__Task list__:
**1)** Answer these questions using the text on diets and eating plans:
(a) Which organization does the text name as an example of a research body whose backing a lasting diet should have?
(b) In what decade does the text say low-carb diets became popular?
(c) What range of net carbs per day do the Atkins phases cover?
**2)** Pick up the text on diets and eating plans after its last sentence and keep writing it.

═════ Source document ═════

Before deciding, it’s important to make a distinction between a short-term diet and a long-term eating plan. Often, we may feel so desperate to make a change, whether it’s in our weight, blood pressure, energy or another measure, that we go on an extreme and restrictive program that we’re unable to sustain, hoping we’ll figure out the long-term solution later on.

However, if you’ve been down this road before, you know that it is easier said than done. So, as you evaluate eating changes you plan to make, it is important to ask yourself if you desire a short-term diet or a long-term eating plan.

Red Flags for Short-Term Diets

If you want lasting weight loss, start by filtering out diets that won’t have a lasting impact. Here are a few red flags of diets that will likely result in regain:

  • Include lists of foods to avoid
  • Eliminate an entire food group
  • Require a particular brand of food
  • Fail to acquire backing from research organizations, such as the National Institute of Health

Popular Diets

Atkins Diet

The popularity of low-carb diets began in the 1970’s with the Atkins diet, which is a low-carb and high-protein diet. The first phase of the diet is meant to be temporary, and it includes several phases of acceptable carbohydrate levels ranging from 20-100 grams of net carbs per day. It’s useful to note that the term “net carbs” came from Atkins himself and is not a term recognized by the FDA or promoted by the American Diabetes Association.

The Atkins diet was the first of many popular low-carb diets, such as the South Beach diet, Paleo, Primal, Carnivore and the popular Keto diet.

═════ Entries supplied ═════

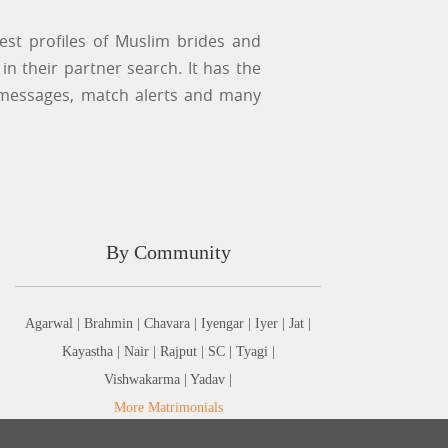
st profiles of Muslim brides and
n their partner search. It has the
 messages, match alerts and many
By Community
Agarwal |
Brahmin |
Chavara |
Iyengar |
Iyer |
Jat |
Kayastha |
Nair |
Rajput |
SC |
Tyagi |
Vishwakarma |
Yadav |
More Matrimonials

═════

__Expected outputs__:
**1)**
(a) The National Institute of Health
(b) The 1970s, with the Atkins diet
(c) 20-100 grams of net carbs per day

**2)**
Keto Diet

Originally used in 1920 for children who had seizures that would not improve with medication, the keto diet is a very low carbohydrates, high fat and moderate protein diet. While following it, the body uses fat, rather than carbohydrates, as its main energy source.

Brains typically need about 120 grams of glucose, a carbohydrate, each day. If this isn’t available through food, the body will pull from the glucose stored in the liver and muscles. Once those stores are depleted, the body uses fat to produce ketones, which are an alternate source of fuel for the brain. Continuing to eat very little carbohydrates keeps the body relying on ketones, which have the potential to reduce appetite and make eating fewer calories easier.

The catch is that this only works when you remain in a state of ketosis. Eating extra protein or carbohydrates can stop ketosis; the exact amount that can do this varies per person. Someone following the keto diet who is not in ketosis, but is losing weight, is experiencing weight loss due to calorie restriction rather than the specific nature of the diet.

If you choose to follow this eating plan, be aware that the side effects range from annoyances, such as constipation to more severe ones, including increased risk for kidney stones. It is critical to consume enough fluids while on the keto diet to reduce the chances of developing side effects. Experts have concerns about the keto diet’s effect on cholesterol and heart health, as there is no specific guidance on what types of fat to consume on this high fat eating plan.

Characteristics of Long-Term Eating Plans

Instead of dieting, lifestyle changes that include positive strides in exercise and daily eating plans are preferred.

Here are the attributes of healthy eating plans:

  • Allow for balanced meals and flexible planning

Rather than promoting individual foods, these plans typically highlight groups of foods rich in nutrition, such as vegetables, fruits, whole grains, beans, seafood, nuts and seeds. Centering meals and snacks around these foods makes it easier to focus on what to eat more of, rather than focusing on foods to restrict.

  • May include guidance on enjoying foods that may be sweeter or saltier in moderation

Rather than recommending cutting sweet and salty foods out or relegating them to “cheat” days, eating plans make room for these foods, which is a healthier way to approach food.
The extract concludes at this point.